Vulnerable workers deserve special protection
The tragic fire at the Arian Fashion factory in Dhaka's Rupnagar stands as a reminder of the regulatory failures that continue to plague the margins of Bangladesh's industrial sector. The deaths of at least seven workers—aged between 13 and 18, many of them recent school dropouts earning poverty wages—reveal how profoundly we have failed to protect the most vulnerable workers.
Under the Bangladesh Labour Act of 2006, employing anyone under the age of 14 is strictly prohibited, while adolescents, aged 14 to 18, may only engage in non-hazardous work for a maximum of five hours per day. Yet, the victims were working full shifts, often with overtime, in a building where hazardous chemicals fuelled the fatal blaze. To compound this, they were paid sub-minimum wages—around Tk 7,500 a month—a clear indication that the factory operated outside the legal framework, preying on the desperation of impoverished families to secure exploitable labour.
Since the Rana Plaza disaster in 2013, the nation has earned global recognition for improving safety standards within factories affiliated with the Bangladesh Garment Manufacturers and Exporters Association. However, Arian Fashion was not a member of this association. The fire—and its horrific aftermath, including locked exits and volatile chemicals—occurred within the vast, unregulated sector that lies beyond formal oversight. The immediate failure rests with regulators that routinely ignore such non-compliant operations, many of which function as murky subcontractors or serve domestic markets.
The lethality of the Rupnagar fire—with toxic gas responsible for instant fatalities—reveals a parallel failure at the highest levels of governance. For more than a decade, successive administrations have pledged to relocate hazardous chemical warehouses and factories from densely populated areas, following the devastating Nimtoli (2010) and Churihatta (2019) fires. Industrial units handling hazardous materials are explicitly banned in residential zones under the 1997 Environment Conservation Rules. But relocation to designated industrial zones like Munshiganj remain stalled for years amid bureaucratic inertia and commercial resistance.
This failure of prevention contributes to a massive, yet often ignored, public health crisis: government reports indicate that roughly 1,500 people die from burn injuries every year and a staggering 12.9 lakh suffer injuries annually. This vast number highlights the critical scarcity of burn treatment facilities and trained personnel outside the capital. The tragic confluence of underpaid, often child, labour and explosive chemicals in a residential area is the inevitable, lethal outcome of an institutional indifference.
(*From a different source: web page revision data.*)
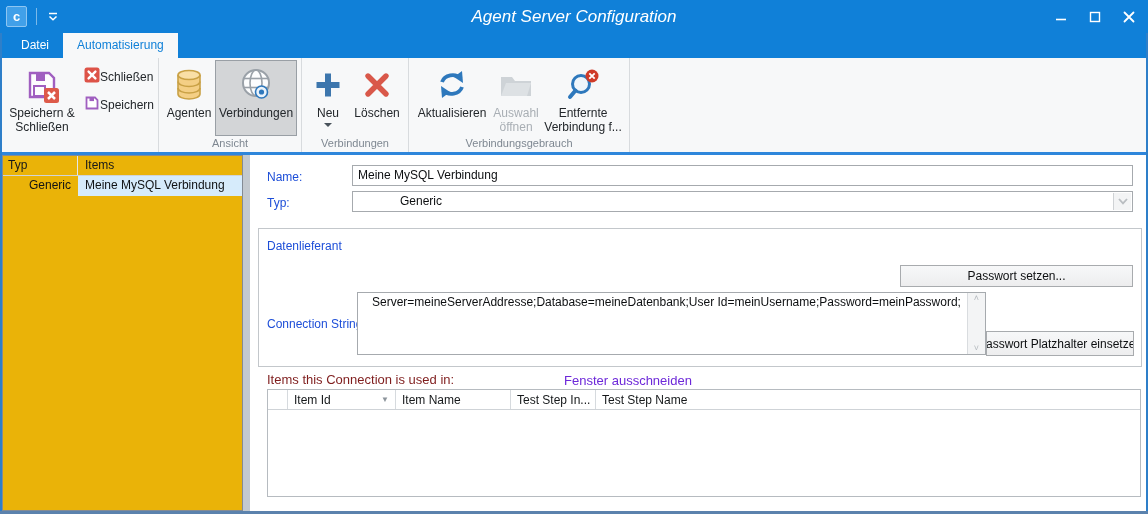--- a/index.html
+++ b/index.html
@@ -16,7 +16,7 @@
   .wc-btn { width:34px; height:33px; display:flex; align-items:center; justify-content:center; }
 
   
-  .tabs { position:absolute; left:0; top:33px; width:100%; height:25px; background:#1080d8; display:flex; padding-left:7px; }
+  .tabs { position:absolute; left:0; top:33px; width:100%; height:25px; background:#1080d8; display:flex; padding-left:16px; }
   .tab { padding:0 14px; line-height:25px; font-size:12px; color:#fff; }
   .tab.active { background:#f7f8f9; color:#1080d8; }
A swift and impartial investigation is now imperative, alongside criminal accountability for the owners and negligent officials, but lasting change demands a systemic response. The successes achieved in monitored factories must not obscure the dangers festering in the unmonitored periphery. The government must expand the regulatory net through a robust, well-funded inspection system capable of identifying and shutting down non-compliant factories. Equally vital is the establishment of comprehensive supply chain transparency, ensuring that no tier of the industry can profit from illegal, underpaid labour.